§ **What you should do**
Please output the records below word for word and omit the pictures.

--- Supplied material ---

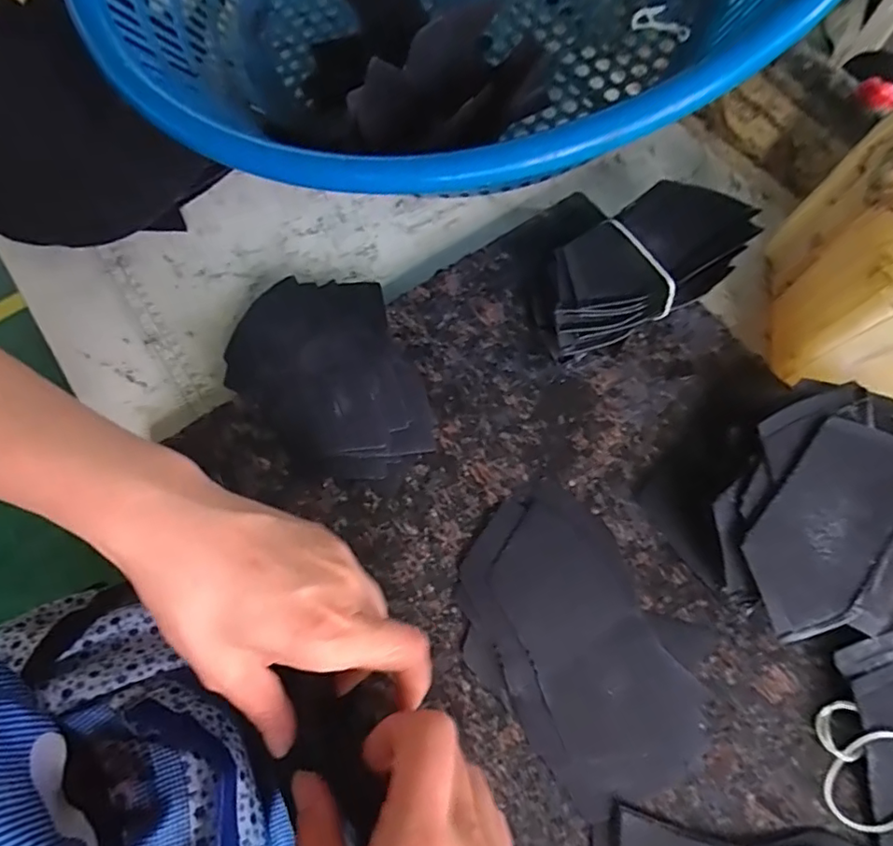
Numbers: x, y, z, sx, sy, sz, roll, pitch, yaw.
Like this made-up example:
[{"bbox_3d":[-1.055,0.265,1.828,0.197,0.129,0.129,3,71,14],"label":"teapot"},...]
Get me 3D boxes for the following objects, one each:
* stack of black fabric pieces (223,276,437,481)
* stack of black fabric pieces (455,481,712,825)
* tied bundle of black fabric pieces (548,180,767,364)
[{"bbox_3d":[-0.079,-0.031,0.357,0.109,0.015,0.148,-20,65,-10],"label":"stack of black fabric pieces"},{"bbox_3d":[0.072,0.117,0.300,0.109,0.007,0.153,-41,74,-15],"label":"stack of black fabric pieces"},{"bbox_3d":[0.125,-0.099,0.365,0.145,0.050,0.073,-35,72,-14],"label":"tied bundle of black fabric pieces"}]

---

§ **Solved exercise**
Numbers: x, y, z, sx, sy, sz, roll, pitch, yaw.
Like this made-up example:
[{"bbox_3d":[-1.055,0.265,1.828,0.197,0.129,0.129,3,71,14],"label":"teapot"},...]
Get me 3D boxes for the following objects, one each:
* stack of black fabric pieces (223,276,437,481)
* stack of black fabric pieces (455,481,712,825)
* tied bundle of black fabric pieces (548,180,767,364)
[{"bbox_3d":[-0.079,-0.031,0.357,0.109,0.015,0.148,-20,65,-10],"label":"stack of black fabric pieces"},{"bbox_3d":[0.072,0.117,0.300,0.109,0.007,0.153,-41,74,-15],"label":"stack of black fabric pieces"},{"bbox_3d":[0.125,-0.099,0.365,0.145,0.050,0.073,-35,72,-14],"label":"tied bundle of black fabric pieces"}]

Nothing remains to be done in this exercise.